Improving human disease gene ranking by cross-species function prediction
Samira Jaeger (PhD student from Humboldt University Berlin, Knowledge Management in Bioinformatics group) will speak about improving human disease gene ranking by cross-species function prediction.
Location: CWI, M279
The talk will be around half an hour, followed by a discussion.
For many human diseases with a genetic background it is not yet known which genes are involved in the formation of the disease. Recently, methods for ranking genes wrt. to their role in diseases have been developed. Typically, these methods first combine several evidences, such as data from disease databases, protein interactions, or protein functions, into a graph structure and then apply a scoring method, such as network centrality, to rank genes. Highly-ranked genes are then considered potential candidates for further study.
However, it remains an open question which types of data must be combined to achieve the
best possible result. In particular, the usage of cross-species information, which can be a powerful tool to overcome the limits of human gene annotation, has not yet been explored. We show that the usage of predicted protein functions based on a cross-species data set can
considerably improve human disease gene ranking. We use a function prediction method that combines two independent prediction methods that both utilize protein-protein interaction data to overcome limitations and maintain benefits of each method.

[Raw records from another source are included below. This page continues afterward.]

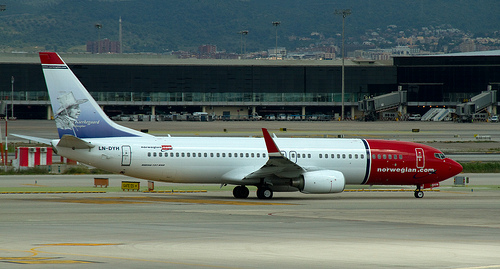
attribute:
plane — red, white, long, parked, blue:
[10, 51, 461, 196]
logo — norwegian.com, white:
[375, 164, 435, 175]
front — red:
[369, 140, 465, 187]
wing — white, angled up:
[244, 127, 307, 183]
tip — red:
[262, 126, 281, 153]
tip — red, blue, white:
[37, 52, 134, 139]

First, we compare cross-species protein interaction networks to identify conserved and connected subgraphs (CCSs). Within each CCS we infer protein functions from orthology relationships and along interactions with neighboring proteins. This method achieves very good performance in precision and coverage. For example, when considering rat, human and yeast we reach precisions up to e.g. 85%, 89% and 86%. Predicted functions are then integrated into a framework for disease gene ranking.
We build disease networks from seed proteins extended by interacting and functionally similar proteins, and use the PageRank centrality to identify hubs in the network. We show that adding predicted annotations improves the ranking from 72% to 78%. In particular, our method finds highly-ranked proteins that are weakly or not annotated at all in first place and that are therefore not captured by other methods.